Material to process Start Marker

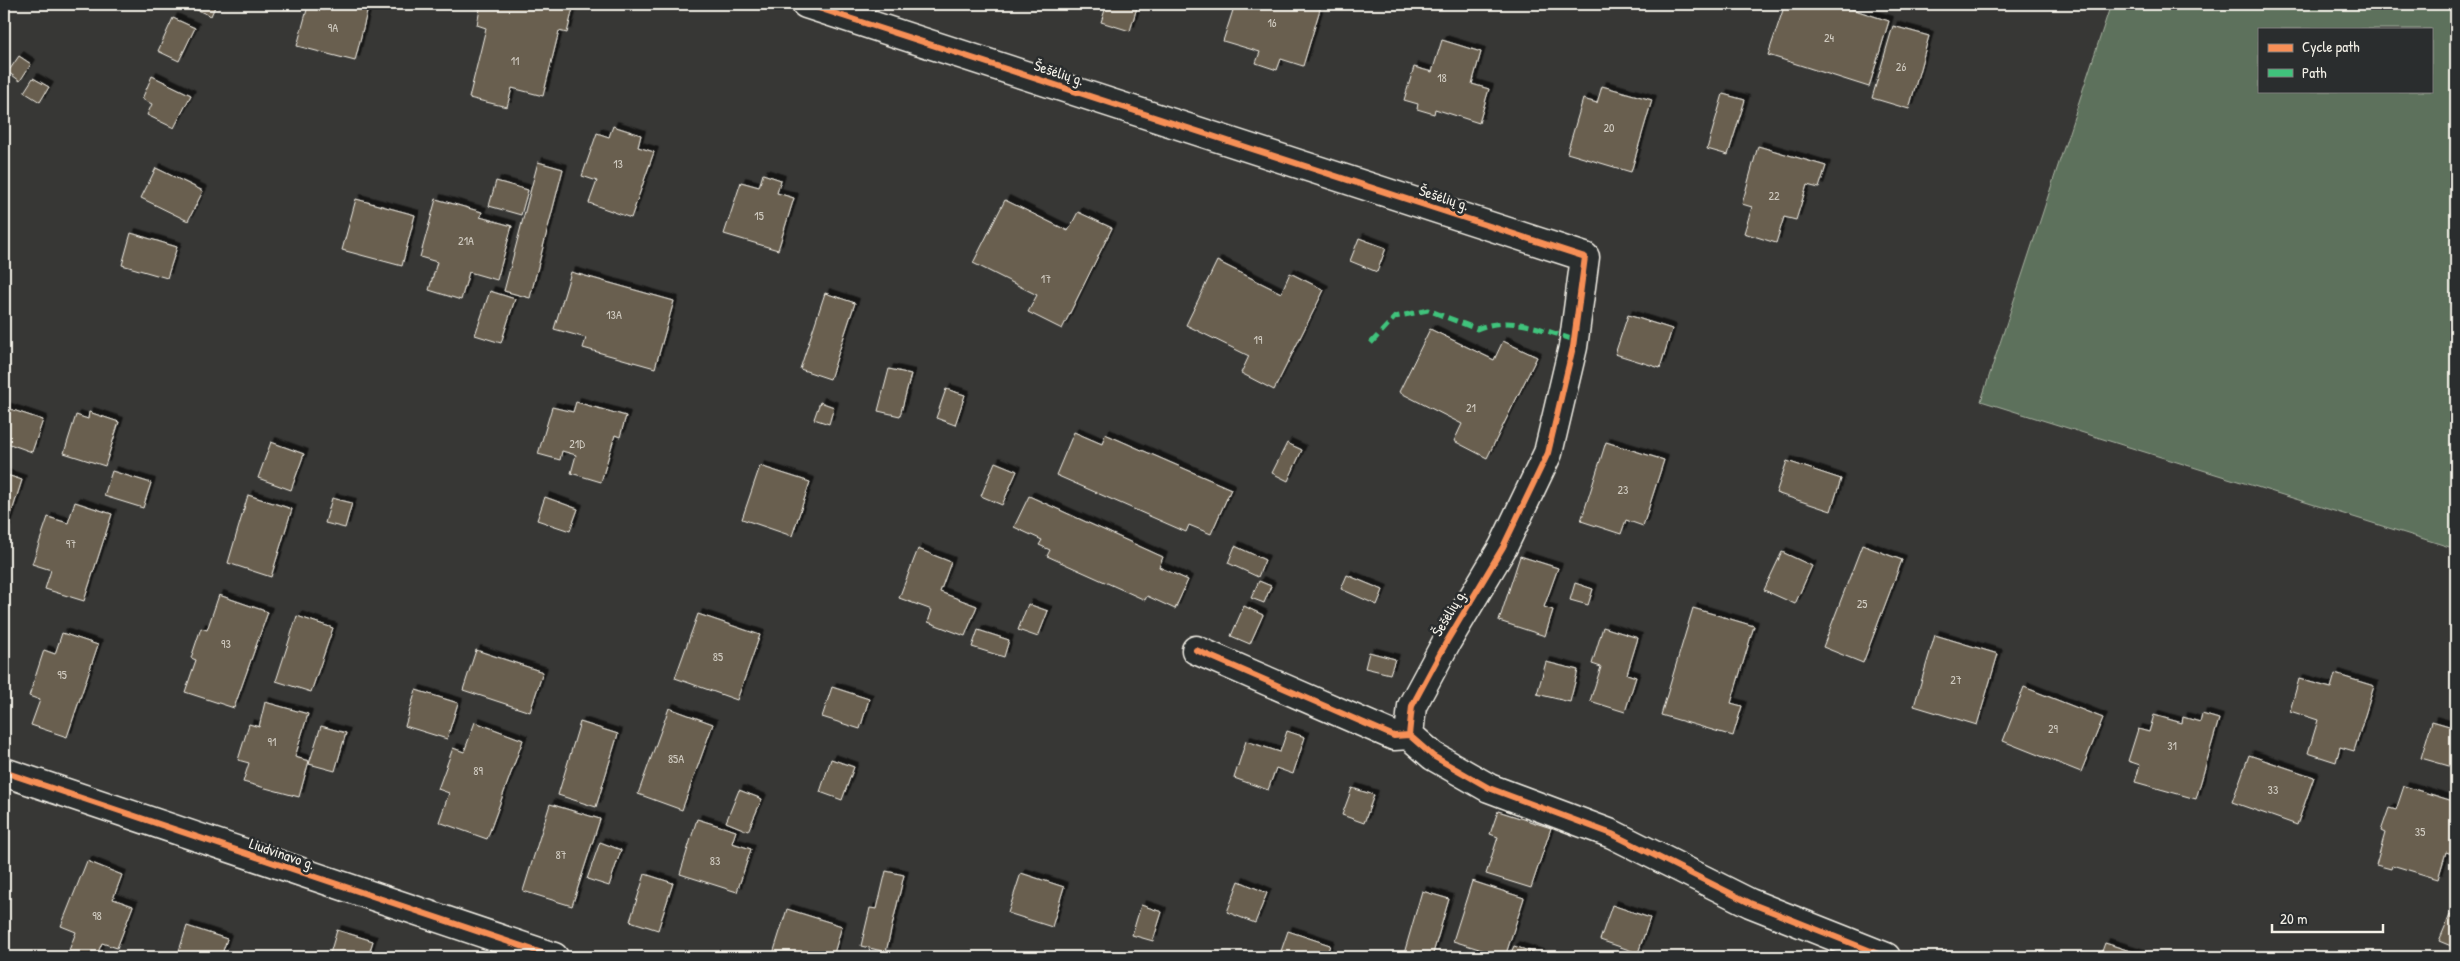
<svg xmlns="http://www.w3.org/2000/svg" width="2460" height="961" font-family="'Patrick Hand',sans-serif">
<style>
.green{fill:#5d715b;stroke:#a8b1a2;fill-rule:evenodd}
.building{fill:#695f50;stroke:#f4f1e8;filter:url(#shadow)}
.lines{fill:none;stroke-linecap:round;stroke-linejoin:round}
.minor-casing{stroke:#f4f1e8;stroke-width:31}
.minor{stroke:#2a2d2e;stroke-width:28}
.quiet{stroke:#40c37c;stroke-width:5;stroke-dasharray:10 5;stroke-linecap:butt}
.cycleway-casing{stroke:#2a2d2e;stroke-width:9}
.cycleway{stroke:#f78f57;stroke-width:6}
.labels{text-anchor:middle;stroke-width:5;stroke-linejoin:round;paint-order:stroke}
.number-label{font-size:12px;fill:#d1ccc2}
.street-label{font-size:15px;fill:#f4f1e8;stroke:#2a2d2e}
</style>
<defs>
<filter id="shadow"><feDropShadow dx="4.5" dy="-4.5" stdDeviation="0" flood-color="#0009"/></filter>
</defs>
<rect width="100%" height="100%" fill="#373735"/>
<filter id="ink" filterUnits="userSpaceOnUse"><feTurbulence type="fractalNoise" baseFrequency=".02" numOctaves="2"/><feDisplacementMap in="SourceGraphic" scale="10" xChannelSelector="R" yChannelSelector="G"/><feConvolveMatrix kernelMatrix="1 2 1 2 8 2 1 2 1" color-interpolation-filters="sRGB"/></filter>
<g filter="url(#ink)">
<!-- green -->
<path class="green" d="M2111,4H2456V549L1981,401ZM2259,29H2431V91H2259Z"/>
<!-- building -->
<path class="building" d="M183,4H216L211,16Z
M326,4H354L368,8L355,61L297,46L308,6L324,10Z
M457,4H574L567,33L559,31L543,96L512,88L507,107L469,98L486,28L477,25L480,9Z
M1107,4H1138L1130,31L1101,22Z
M1235,4H1315L1321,6L1303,66L1281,59L1277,70L1256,63L1260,52L1223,41Z
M1785,4H1836L1889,21L1869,87L1768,55Z
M173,18L195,28L179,61L158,51Z
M1893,26L1929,36L1909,109L1872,98Z
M1442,40L1481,52L1472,84L1489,89L1479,123L1435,109L1434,114L1417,109L1418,104L1404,100L1414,67L1432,72Z
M19,56L31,64L20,81L8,72Z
M152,76L191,95L174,128L147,115L152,104L142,99Z
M33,78L49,87L40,102L24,92Z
M1602,86L1652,100L1631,172L1567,153L1583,99L1597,103Z
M1723,94L1745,100L1728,155L1707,149Z
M613,126L641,135L638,147L654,152L631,218L589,203L597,181L582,176L597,133L609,137Z
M1758,146L1826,166L1819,188L1807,185L1796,220L1784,217L1776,243L1744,233L1752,207L1742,204Z
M538,162L563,169L530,298L504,291Z
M156,168L203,191L188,221L141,198Z
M763,174L781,180L777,193L794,198L778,250L724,234L741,182L759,187Z
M496,181L528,190L521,215L489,206Z
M356,199L415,215L402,266L342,250Z
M436,199L482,212L480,217L512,226L497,280L469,272L461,300L429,290L437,262L420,257Z
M1005,200L1068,231L1078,212L1112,228L1062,329L1028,312L1037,295L973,263Z
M131,233L177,247L167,278L122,265Z
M1359,238L1386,248L1377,272L1350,261Z
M1217,261L1281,293L1290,273L1324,290L1274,390L1241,373L1249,356L1186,325Z
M571,272L674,301L655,368L583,348L586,338L554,329Z
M490,291L515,299L501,343L475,335Z
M825,293L855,303L830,379L800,369Z
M1628,315L1672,329L1660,368L1615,354Z
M1430,329L1494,360L1503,341L1537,357L1487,458L1454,441L1462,424L1399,392Z
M889,369L911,374L900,416L878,411Z
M946,389L965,395L955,425L936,418Z
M576,402L626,416L620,437L615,435L601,482L571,473L576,455L562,451L560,460L538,454L552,407L573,412Z
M820,402L834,407L829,424L814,419Z
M4,407L43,420L32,452L4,442Z
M89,412L119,422L105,466L64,453L76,415L88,419Z
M1074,432L1102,444L1105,434L1231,489L1211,534L1189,525L1186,532L1056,475Z
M271,442L304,454L291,490L258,478Z
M1606,442L1664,460L1643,526L1626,520L1621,534L1581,521Z
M1287,443L1302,450L1288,481L1272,473Z
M1787,461L1841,479L1831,511L1776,493Z
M995,462L1017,471L1002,505L981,496Z
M760,466L810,482L792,536L742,519Z
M112,471L151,483L143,508L104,496Z
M4,474L22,480L4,537Z
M248,495L292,509L271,577L228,563Z
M1029,496L1163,557L1159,567L1188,580L1175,609L1147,596L1145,600L1047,556L1050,550L1039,545L1042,540L1014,527Z
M545,497L578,509L570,531L537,520Z
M332,498L352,503L345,528L325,523Z
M75,502L112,514L84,601L45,589L51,570L32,564L48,517L68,523Z
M1862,545L1902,560L1863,663L1823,647Z
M1235,546L1265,560L1258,577L1228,563Z
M918,549L951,562L940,592L977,606L965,636L928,622L932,610L899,598Z
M1782,552L1812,566L1795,604L1764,590Z
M1520,556L1558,568L1544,607L1553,610L1545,636L1499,621Z
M1347,575L1383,590L1377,605L1341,589Z
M1259,581L1271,586L1264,603L1251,598Z
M1575,583L1593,589L1588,605L1570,600Z
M219,595L268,612L234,708L185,692L196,660L191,658L201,628L207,630Z
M1028,604L1048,611L1038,637L1018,630Z
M1244,606L1263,615L1250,644L1231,636Z
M1693,608L1754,626L1731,703L1742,706L1733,736L1661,715Z
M698,614L760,635L737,700L675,678Z
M297,616L333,628L311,692L276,681Z
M1603,627L1638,638L1627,674L1636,677L1625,712L1590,701L1601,667L1592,664Z
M978,630L1009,640L1004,657L972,647Z
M62,633L98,645L67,737L31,725L40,700L29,696L44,650L55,654Z
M1935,635L1998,654L1977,725L1914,706Z
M476,650L543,672L530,712L463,690Z
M1369,652L1395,659L1390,674L1365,668Z
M1546,662L1578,670L1570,702L1537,694Z
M2335,674L2374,686L2354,751L2340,747L2336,762L2308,753L2318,720L2290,711L2299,679L2331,688Z
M832,687L869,699L860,729L822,717Z
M2024,687L2103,718L2081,772L2003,741Z
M416,690L458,703L447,739L405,726Z
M265,702L308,714L295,757L309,761L299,797L243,782L249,763L238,760L249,724L259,727Z
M669,708L713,724L682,810L638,794Z
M2202,714L2219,719L2196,799L2135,782L2140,765L2128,761L2138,729L2149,732L2154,715L2182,723L2183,717L2200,722Z
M2432,721L2456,728V768L2421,758Z
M475,722L523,740L487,839L439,822L449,793L438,789L453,748L464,752Z
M580,722L618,734L596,807L558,795Z
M321,726L346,733L335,771L309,764Z
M1287,731L1305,737L1293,774L1276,768L1268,790L1234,778L1246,741L1280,752Z
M2249,755L2314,777L2297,825L2232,802Z
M831,759L854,767L842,800L820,792Z
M2404,786L2456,802V820L2453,830L2456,831V841L2452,854L2446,852L2438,879L2392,865L2391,869L2376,865L2385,833L2381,831L2389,808L2396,810Z
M1352,788L1374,795L1364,823L1342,815Z
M739,790L762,799L748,831L726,822Z
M550,804L600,819L572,906L523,891Z
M1498,811L1551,828L1531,888L1486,874L1498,837L1490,834Z
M697,819L736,831L732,843L751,849L737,892L680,874Z
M600,842L621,850L609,886L587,879Z
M87,861L122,875L113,899L133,906L117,948L102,943L96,957H79L68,953L76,932L61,926Z
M886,871L904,875L886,952L861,946L870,908L877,909Z
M1021,873L1064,887L1052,927L1008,913Z
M645,874L673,883L658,930L630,921Z
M1239,881L1267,893L1255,923L1227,912Z
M1472,881L1524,898L1505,957L1453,941Z
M1422,891L1449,899L1432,957H1403Z
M1141,905L1162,912L1153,941L1132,935Z
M1612,905L1650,918L1638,953L1600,940Z
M787,909L842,926L833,957H772Z
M2450,915L2456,917V948L2439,941Z
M187,926L227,939L221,957H177Z
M337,930L373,941L368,957H329Z
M1288,931L1330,945L1326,957H1279Z
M2105,943L2149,957H2100Z
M1514,946L1547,957H1509Z"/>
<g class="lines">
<!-- minor casing -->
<g class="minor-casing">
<path id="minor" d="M806,4L1585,257L1573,347L1548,453L1503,547L1447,641L1412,706L1409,735
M1196,650L1394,736L1409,735L1433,756L1489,788L1612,834L1750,903L1886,957
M4,772L554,957"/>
</g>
<!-- minor -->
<use href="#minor" class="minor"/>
<!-- quiet -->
<path class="quiet" d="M1371,343L1395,317L1428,310L1477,329C1511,315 1541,329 1574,340"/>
<!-- cycleway casing -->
<g class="cycleway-casing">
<path id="cycleway" d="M806,4L1585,257L1573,347L1548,453L1503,547L1447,641L1412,706L1409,735
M1196,650L1394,736L1409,735L1433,756L1489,788L1612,834L1750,903L1886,957
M4,772L554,957"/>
</g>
<!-- cycleway -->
<use href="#cycleway" class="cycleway"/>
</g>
</g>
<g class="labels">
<!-- number labels -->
<g class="number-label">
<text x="1272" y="27">16</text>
<text x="333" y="32">9A</text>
<text x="1829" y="42">24</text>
<text x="515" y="65">11</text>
<text x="1901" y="71">26</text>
<text x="1442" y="82">18</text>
<text x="1609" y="132">20</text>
<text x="618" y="168">13</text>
<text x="1774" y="200">22</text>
<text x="759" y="220">15</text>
<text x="466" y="245">21A</text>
<text x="1046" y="283">17</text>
<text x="614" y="319">13A</text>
<text x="1258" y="344">19</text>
<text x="1471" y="412">21</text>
<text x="577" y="448">21D</text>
<text x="1623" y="494">23</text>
<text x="71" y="548">97</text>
<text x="1862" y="608">25</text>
<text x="226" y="648">93</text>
<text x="718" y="661">85</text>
<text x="62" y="679">95</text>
<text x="1956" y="684">27</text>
<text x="2053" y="733">29</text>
<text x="272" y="746">91</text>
<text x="2172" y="750">31</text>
<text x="676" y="763">85A</text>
<text x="478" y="775">89</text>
<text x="2273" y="794">33</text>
<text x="2420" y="836">35</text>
<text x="561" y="859">87</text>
<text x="715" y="865">83</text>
<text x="97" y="920">98</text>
</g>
<!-- street labels -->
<g class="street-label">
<text transform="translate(1059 73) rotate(18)" y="5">Šešėlių g.</text>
<text transform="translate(1444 198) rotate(18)" y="5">Šešėlių g.</text>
<text transform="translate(1449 613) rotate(-59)" y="5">Šešėlių g.</text>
<text transform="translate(282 854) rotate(19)" y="5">Liudvinavo g.</text>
</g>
</g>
<!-- margin -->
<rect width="2460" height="961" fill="none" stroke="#2a2d2e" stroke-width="20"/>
<rect x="10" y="10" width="2440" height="941" fill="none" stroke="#f4f1e8" stroke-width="2" filter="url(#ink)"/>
<!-- legend -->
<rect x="2258" y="28" width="175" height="65" fill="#2a2d2e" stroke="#7b7b78"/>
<rect x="2268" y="44" width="25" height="8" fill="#f78f57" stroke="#7b7b78"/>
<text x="2302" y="52" font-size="15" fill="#f4f1e8">Cycle path</text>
<rect x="2268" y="69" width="25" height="8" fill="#40c37c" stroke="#7b7b78"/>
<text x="2302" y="78" font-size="15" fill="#f4f1e8">Path</text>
<!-- scale -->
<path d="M2272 924v8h111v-8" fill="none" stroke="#f4f1e8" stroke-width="2.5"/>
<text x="2280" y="924" font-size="15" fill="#f4f1e8" stroke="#2a2d2e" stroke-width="4" paint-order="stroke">20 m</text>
</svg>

Material to process End Marker

_Instructions for the task:_ Isolate each line of the listing above that includes "shadow". Copy it.

_Response to the exercise:_
.building{fill:#695f50;stroke:#f4f1e8;filter:url(#shadow)}
<filter id="shadow"><feDropShadow dx="4.5" dy="-4.5" stdDeviation="0" flood-color="#0009"/></filter>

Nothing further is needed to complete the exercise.